Una vez más estaba allí, en la casa de mis abuelos. Miré para abajo y noté mis pies descalzos sobre las baldosas del living. No sentía frío. Me detuve frente a escalera. La claridad del día se colaba por la ventana del descanso. Me llamó la atención la ausencia de perros. Siempre había habido uno. No pensaba en ninguno en particular, pero esperaba escuchar ladridos.

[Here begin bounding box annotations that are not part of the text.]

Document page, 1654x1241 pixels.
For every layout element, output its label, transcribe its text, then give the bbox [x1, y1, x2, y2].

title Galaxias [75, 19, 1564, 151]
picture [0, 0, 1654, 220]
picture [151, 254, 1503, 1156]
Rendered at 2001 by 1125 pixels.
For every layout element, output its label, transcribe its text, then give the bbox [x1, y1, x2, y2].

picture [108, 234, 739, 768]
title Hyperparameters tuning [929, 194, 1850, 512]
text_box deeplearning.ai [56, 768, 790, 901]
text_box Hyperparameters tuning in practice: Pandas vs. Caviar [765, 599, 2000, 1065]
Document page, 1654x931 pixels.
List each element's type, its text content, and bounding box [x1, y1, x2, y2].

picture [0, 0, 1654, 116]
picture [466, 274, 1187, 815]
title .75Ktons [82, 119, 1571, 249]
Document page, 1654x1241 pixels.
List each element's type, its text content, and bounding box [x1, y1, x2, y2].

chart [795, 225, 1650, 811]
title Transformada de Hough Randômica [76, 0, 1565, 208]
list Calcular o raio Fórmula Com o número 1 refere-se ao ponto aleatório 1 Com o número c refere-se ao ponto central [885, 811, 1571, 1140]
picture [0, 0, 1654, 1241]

—¿Quién anda allí? —preguntó Tatá en tono hostil.
Él estaba sentado frente al televisor del comedor. La luz amarilla sobre su cabeza lo envolvía. Se levantó del asiento y me observó directamente.
Mi sonrisa se desvaneció al instante cuando advertí en sus ojos una mezcla de temor y furia.
—¿Quién sos?
Me quedé congelada en el lugar, a escasos centímetros de él. No era broma, no me reconocía. Yo estaba en su casa y era una extraña.
Cuando él apagó la tele con el control remoto y empujó la silla, trastabillé. Aprovechó para abalanzarse sobre mí. Me sujetó con fuerza un tobillo. Entre llantos le gritaba que se detuviera.
—Tatá, Tatá. ¡Basta! Soy yo, Luli.
Logré zafarme de su agarre. Me escapé. De pronto, estábamos corriendo los dos alrededor de la escalera: cerrando y abriendo puertas, gritando y suplicando.
Cuando me desperté, seguía llorando. Mis hijos me quisieron calmar recordándome que solo había sido un sueño, que en realidad no ocurrió. Y es lógico, sin embargo, lo que sentí todavía me hace lagrimear.